▸ Materials provided:
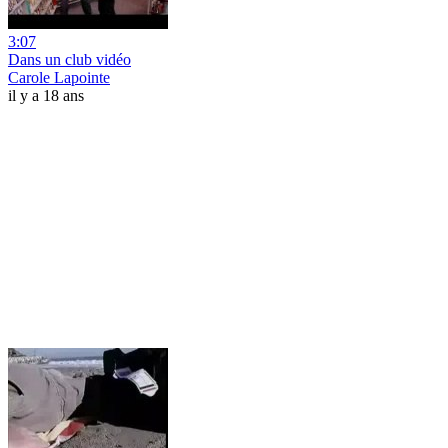
3:07
Dans un club vidéo
Carole Lapointe
il y a 18 ans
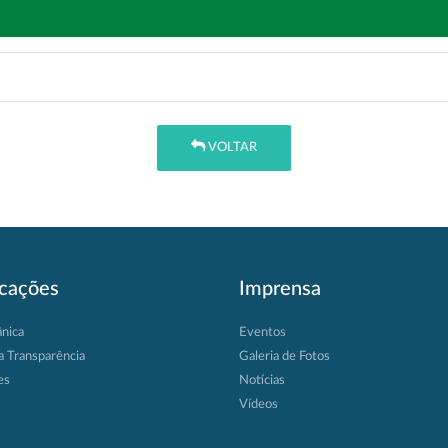
VOLTAR
icações
Imprensa
ânica
Eventos
a Transparência
Galeria de Fotos
es
Notícias
Vídeos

▸ Your assignment: From the first record to the last, transcribe everything exactly but drop the pictures.

▸ Task solution:
3:07
Dans un club vidéo
Carole Lapointe
il y a 18 ans
VOLTAR
icações
Imprensa
ânica
Eventos
a Transparência
Galeria de Fotos
es
Notícias
Vídeos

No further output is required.